Isee this steps in book PDE :
I'm going to understand it :
Steps :
$$u\in\mathbb{R^{N}}$$
And $\Omega \subset\mathbb{R^{N}}$
$$K=\int_{\Omega}\operatorname{div^{2}\vec{u}}dx=\int_{\Omega }\sum_{i,j=1,n}\frac{\partial u_{i}\partial u_{j}}{\partial x_{i}\partial x_{j}}dx$$
integration by part we get :
$$K=\int_{\Omega }\sum_{i,j=1}^{N}\frac{\partial u_{i}\partial u_{j}}{\partial x_{j}\partial x_{i}}dx=\int_{\Omega }(\nabla u)(\nabla u)^{t}dx$$
$$≤\int_{\Omega }|\nabla u|^{2}dx$$
I don't understand the second line how he use integration by part and what the relation to come those to
$ $\nabla =\operatorname{grad}$$ $.$
Now I know that :
$$\nabla u=(\frac{\partial u}{dx_{1}},\frac{\partial u}{dx_{2}},...,\frac{\partial u}{dx_{N}})^{t}$$
And :
$$\operatorname{div\vec{u}}=\sum_{i=1}^{N}\frac{\partial u_{i}}{\partial x_{i}}$$
I have already to see your explain !
It seems that $u$ is a vector-valued function. If $u$ is regular enough and is supposed that $u$ vanishes on the boundary, the second line is obtained using one of Green's identity (commonly called integral by parts), twice.

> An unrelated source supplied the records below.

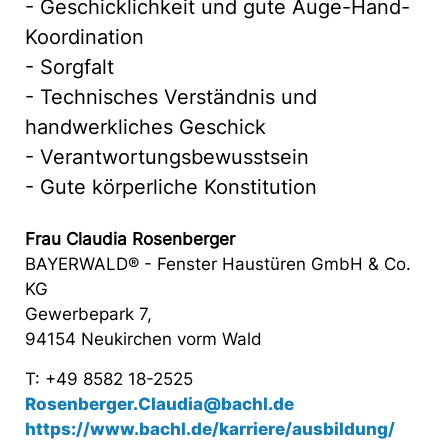
- Geschicklichkeit und gute Auge-Hand-
Koordination
- Sorgfalt
- Technisches Verständnis und
handwerkliches Geschick
- Verantwortungsbewusstsein
- Gute körperliche Konstitution
Frau Claudia Rosenberger
BAYERWALD® - Fenster Haustüren GmbH & Co.
KG
Gewerbepark 7,
94154 Neukirchen vorm Wald
T: +49 8582 18-2525
Rosenberger.Claudia@bachl.de
https://www.bachl.de/karriere/ausbildung/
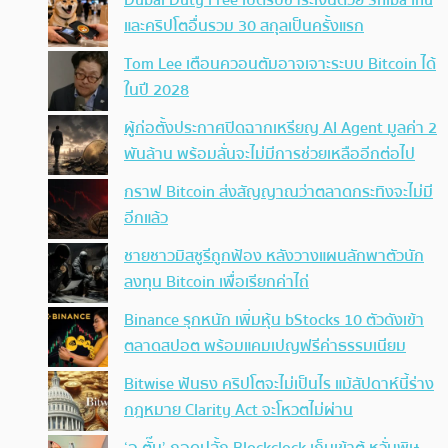
Dubai Duty Free เปิดรับชำระเงินด้วย Shiba Inu
และคริปโตอื่นรวม 30 สกุลเป็นครั้งแรก
Tom Lee เตือนควอนตัมอาจเจาะระบบ Bitcoin ได้
ในปี 2028
ผู้ก่อตั้งประกาศปิดฉากเหรียญ AI Agent มูลค่า 2
พันล้าน พร้อมลั่นจะไม่มีการช่วยเหลืออีกต่อไป
กราฟ Bitcoin ส่งสัญญาณว่าตลาดกระทิงจะไม่มี
อีกแล้ว
ชายชาวมิสซูรีถูกฟ้อง หลังวางแผนลักพาตัวนัก
ลงทุน Bitcoin เพื่อเรียกค่าไถ่
Binance รุกหนัก เพิ่มหุ้น bStocks 10 ตัวดังเข้า
ตลาดสปอต พร้อมแคมเปญฟรีค่าธรรมเนียม
Bitwise ฟันธง คริปโตจะไม่เป็นไร แม้สัปดาห์นี้ร่าง
กฎหมาย Clarity Act จะโหวตไม่ผ่าน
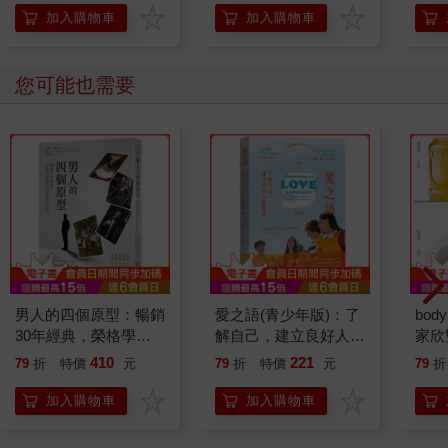
「行動派」的37個科
加入購物車
加入購物車
學方法
您可能也需要
男人的四個原型：暢銷
愛之語(青少年版)：了
body
30年經典，榮格學派
解自己，建立良好人際
家欣
帶你剖析男性心理
關係
廁帖
410
221
79
折
特價
元
79
折
特價
元
79
折
（啾
加入購物車
加入購物車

If it is not known whether the function $u$ is regular enough, the "integral by parts" is taken in the context of distributions (motivated by the regular case).
Acutually $\nabla u$ is a $n\times n$ matrix.
The integrand $(\nabla u)(\nabla u)^t$ is the usual inner produt betwenn matrices given by $A\cdot B=\mathrm{tr}(B^TA)$. The last inequality is obtained by using of Young's inequality.